Buying a House in Philadelphia becomes a "No Brainer"

Image via Wikipedia
In a recent article , talking bout the national real estate market (a real oxymoron since there is no "nationl" real estate market) the Realty Times staff quoted the National Association Realtors,
Buyer are still hesitating on whether to enter to market, but the National Association of Realtors estimates "the impact of the stimulus package and lower interest rates on the housing market to be about 900,000 additional home sales in 2009 compared to conditions before the stimulus package."
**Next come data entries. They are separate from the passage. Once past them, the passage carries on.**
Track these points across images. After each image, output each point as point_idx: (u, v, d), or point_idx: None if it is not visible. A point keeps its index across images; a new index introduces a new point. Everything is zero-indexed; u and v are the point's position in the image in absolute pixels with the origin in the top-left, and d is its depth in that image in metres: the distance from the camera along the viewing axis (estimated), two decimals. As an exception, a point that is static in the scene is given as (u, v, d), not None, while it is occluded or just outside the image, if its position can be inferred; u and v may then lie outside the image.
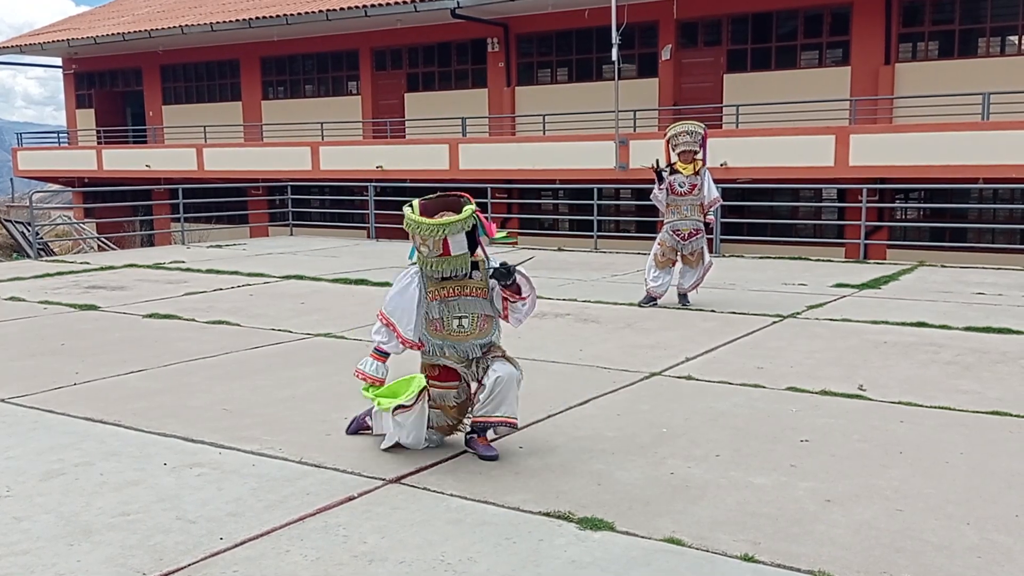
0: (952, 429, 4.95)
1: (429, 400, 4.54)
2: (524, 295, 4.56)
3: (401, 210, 4.67)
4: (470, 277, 4.52)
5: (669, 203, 8.89)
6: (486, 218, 4.59)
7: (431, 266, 4.46)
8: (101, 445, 4.77)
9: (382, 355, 4.61)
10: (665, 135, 9.09)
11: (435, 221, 4.37)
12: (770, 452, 4.56)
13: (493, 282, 4.53)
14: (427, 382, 4.52)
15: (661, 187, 8.84)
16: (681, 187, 8.85)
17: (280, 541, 3.56)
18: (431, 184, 20.01)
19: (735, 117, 18.57)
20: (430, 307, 4.51)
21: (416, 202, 4.53)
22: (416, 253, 4.53)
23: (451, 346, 4.55)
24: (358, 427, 4.92)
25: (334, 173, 22.61)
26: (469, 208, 4.43)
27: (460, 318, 4.51)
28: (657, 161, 8.94)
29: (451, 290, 4.50)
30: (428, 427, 4.56)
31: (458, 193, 4.61)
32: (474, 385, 4.60)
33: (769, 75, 19.37)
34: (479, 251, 4.55)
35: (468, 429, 4.65)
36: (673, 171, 8.89)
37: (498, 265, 4.48)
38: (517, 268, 4.47)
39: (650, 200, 9.19)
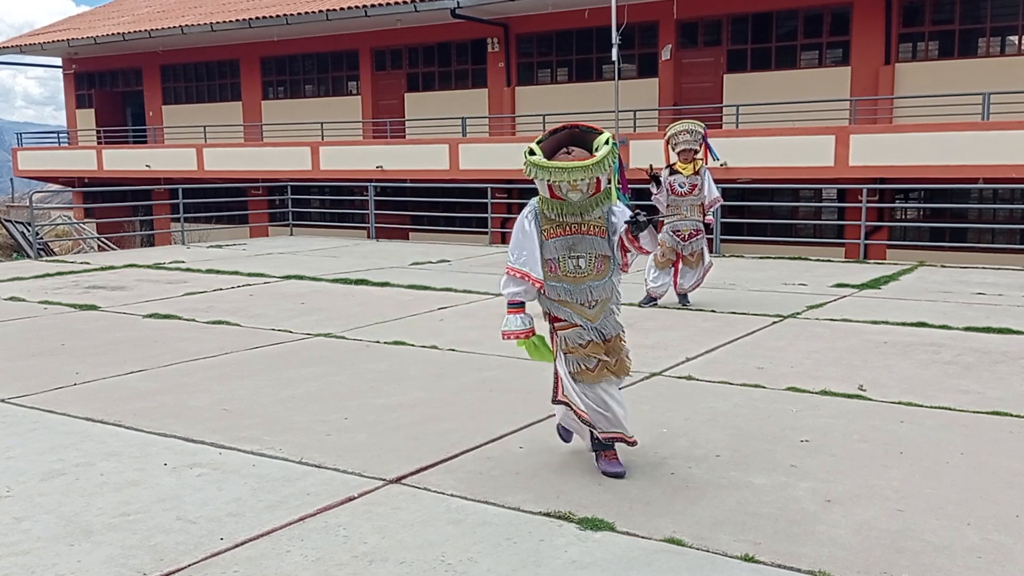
0: (952, 429, 4.95)
1: (563, 346, 4.27)
2: (647, 249, 4.22)
3: (401, 210, 4.57)
4: (587, 214, 4.20)
5: (669, 203, 8.88)
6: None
7: (554, 208, 4.17)
8: (101, 445, 4.77)
9: (519, 307, 4.26)
10: (665, 135, 9.08)
11: (584, 163, 4.03)
12: (770, 452, 4.56)
13: (617, 224, 4.19)
14: (551, 326, 4.30)
15: (659, 192, 8.83)
16: (681, 187, 8.85)
17: (280, 541, 3.56)
18: (431, 184, 20.07)
19: (735, 117, 18.57)
20: (546, 246, 4.21)
21: (536, 145, 4.19)
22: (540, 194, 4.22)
23: (567, 289, 4.23)
24: (565, 430, 4.59)
25: (334, 173, 22.62)
26: (606, 145, 4.08)
27: (577, 258, 4.19)
28: (651, 166, 8.93)
29: (568, 228, 4.19)
30: (572, 379, 4.24)
31: (581, 125, 4.28)
32: (594, 334, 4.25)
33: (769, 75, 19.37)
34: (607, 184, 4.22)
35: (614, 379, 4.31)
36: (673, 171, 8.89)
37: (632, 214, 4.12)
38: (651, 219, 4.11)
39: (650, 201, 9.18)
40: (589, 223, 4.21)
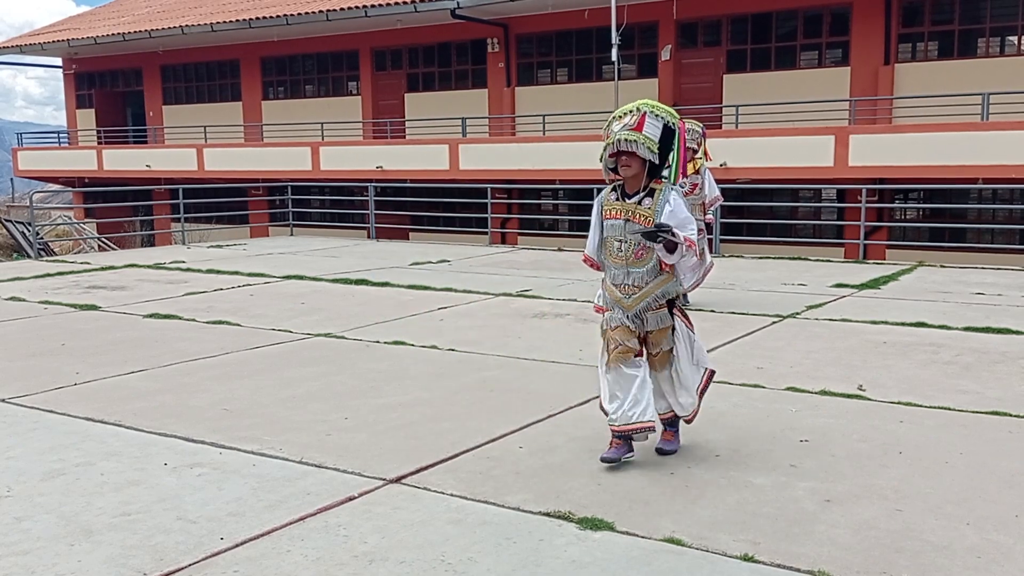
0: (951, 429, 4.95)
1: (606, 325, 4.47)
2: (666, 262, 4.33)
3: (401, 210, 4.68)
4: (640, 203, 4.33)
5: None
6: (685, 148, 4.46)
7: (615, 190, 4.41)
8: (102, 445, 4.77)
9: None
10: None
11: (622, 134, 4.26)
12: (770, 452, 4.57)
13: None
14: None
15: None
16: (682, 187, 8.84)
17: (281, 541, 3.57)
18: (431, 184, 20.07)
19: (735, 117, 18.57)
20: (603, 225, 4.45)
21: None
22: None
23: (610, 268, 4.47)
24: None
25: (334, 173, 22.62)
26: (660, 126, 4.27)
27: (620, 241, 4.37)
28: None
29: (619, 211, 4.37)
30: (609, 355, 4.39)
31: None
32: (628, 321, 4.38)
33: (769, 75, 19.37)
34: (669, 178, 4.41)
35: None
36: (673, 172, 8.90)
37: (650, 228, 4.24)
38: (672, 232, 4.19)
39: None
40: (638, 210, 4.33)
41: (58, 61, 30.90)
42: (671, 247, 4.27)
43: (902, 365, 6.43)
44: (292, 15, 22.83)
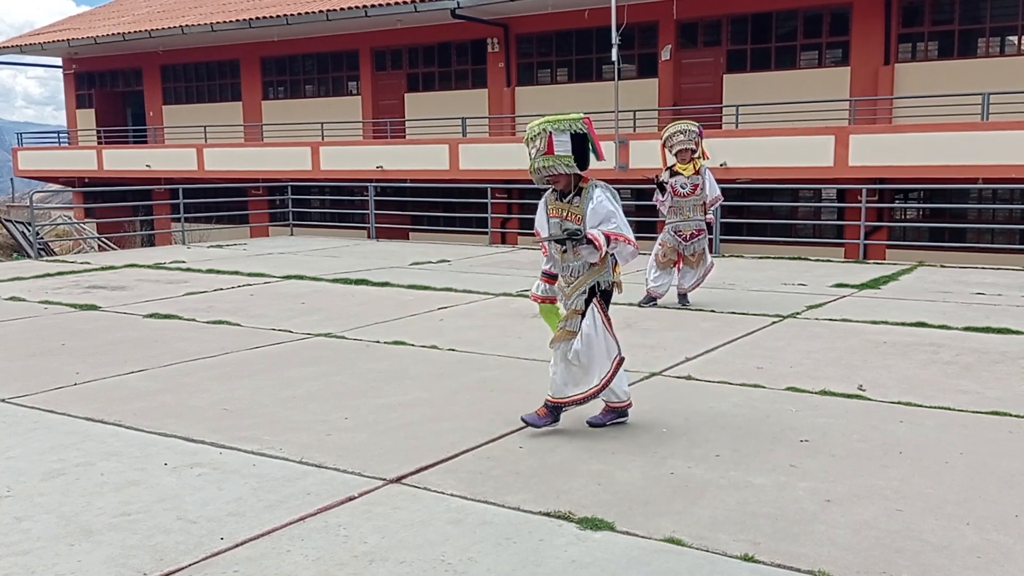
0: (952, 429, 4.95)
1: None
2: (594, 259, 4.81)
3: (401, 210, 4.90)
4: (571, 202, 4.80)
5: (672, 204, 8.90)
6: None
7: (553, 192, 4.89)
8: (102, 445, 4.77)
9: (546, 276, 5.01)
10: (661, 137, 9.10)
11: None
12: (770, 452, 4.57)
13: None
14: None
15: (663, 197, 8.86)
16: (683, 188, 8.86)
17: (281, 541, 3.57)
18: (431, 184, 20.06)
19: (735, 117, 18.57)
20: (548, 223, 4.92)
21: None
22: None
23: (555, 260, 4.92)
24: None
25: (334, 173, 22.62)
26: (576, 116, 4.73)
27: None
28: (656, 176, 8.99)
29: (557, 210, 4.85)
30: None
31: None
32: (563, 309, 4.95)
33: (769, 75, 19.37)
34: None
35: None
36: (673, 173, 8.91)
37: (568, 229, 4.73)
38: (583, 235, 4.69)
39: (651, 202, 9.20)
40: (570, 209, 4.81)
41: (58, 61, 30.90)
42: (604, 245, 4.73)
43: (902, 365, 6.43)
44: (292, 15, 22.82)
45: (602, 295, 4.90)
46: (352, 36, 24.22)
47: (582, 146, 4.68)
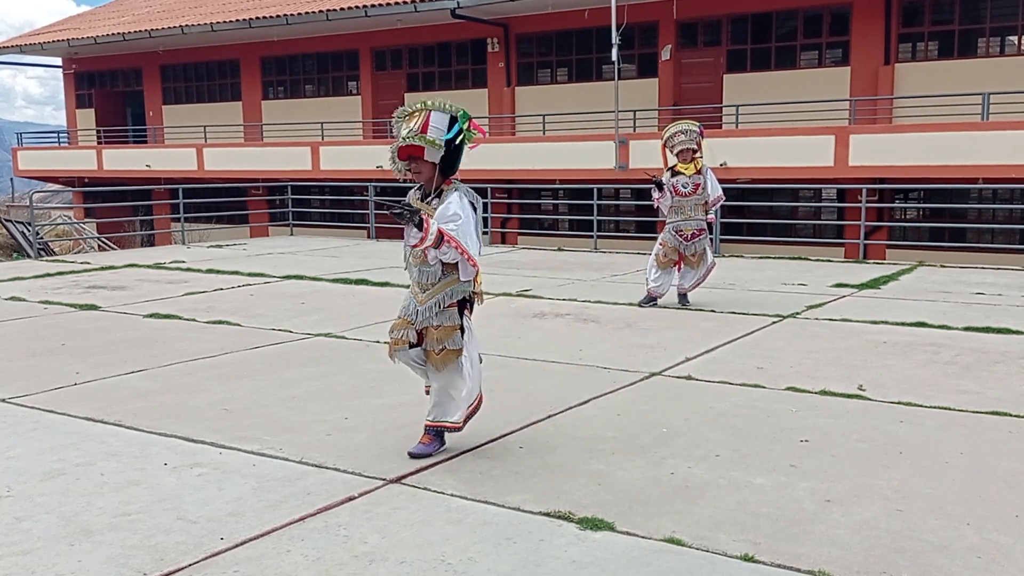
0: (952, 429, 4.95)
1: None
2: (410, 243, 4.32)
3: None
4: (430, 203, 4.44)
5: (673, 204, 8.90)
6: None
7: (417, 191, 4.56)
8: (101, 445, 4.77)
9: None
10: (661, 138, 9.10)
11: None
12: (770, 452, 4.57)
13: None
14: None
15: (662, 196, 8.86)
16: (684, 188, 8.86)
17: (281, 541, 3.57)
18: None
19: (735, 117, 18.58)
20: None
21: None
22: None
23: (411, 266, 4.55)
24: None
25: (334, 173, 22.62)
26: (462, 113, 4.48)
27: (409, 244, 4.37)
28: (653, 176, 9.00)
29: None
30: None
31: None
32: (412, 314, 4.52)
33: (769, 75, 19.37)
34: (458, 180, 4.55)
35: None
36: (675, 173, 8.90)
37: (412, 208, 4.25)
38: (419, 217, 4.20)
39: (651, 201, 9.20)
40: (428, 211, 4.40)
41: (58, 61, 30.90)
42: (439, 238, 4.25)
43: (902, 365, 6.43)
44: (292, 15, 22.83)
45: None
46: (352, 36, 24.22)
47: (456, 150, 4.47)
Though the stimulus package makes buying a home attractive everywhere in the country, in a market like ours, the impact for homebuyers is even greater than it may be in areas like Washington DC, Los Angeles, San Diego & Manhattan where the spike in prices was very high, and the price reductions over the past two years have been so large.

In a market like Philadelphia, the impact of the stimulus is even greater. A $250,000 property here can be a pretty nice property. And a buyer using an FHA mortgage with a 3% down payment, essentially recieves their down payment back from the stimulus package $8,000 tax credit. If thy ask the buyer for a 6% seller assist with their closing costs, they can purchase the home with little or no cash out of their pocket. In normal times a pretty good deal. In a market that has seen limited price reductions in the past 2 years (only an average of 3% from the highest point of the real estate boom) it becomes even more attractive. After all that price stability means that your long term financial benefits are pretty much "money in the bank" . Combine our moderate prices with low interest rates, and an attractive deal becomes even more of a no-brainer.

So if you can buy a home, now is the time to do it. If you can't buy a home, now is the time to find out what you need to do so that you will be able to do so soon. Good Luck and Hapy House Hunting.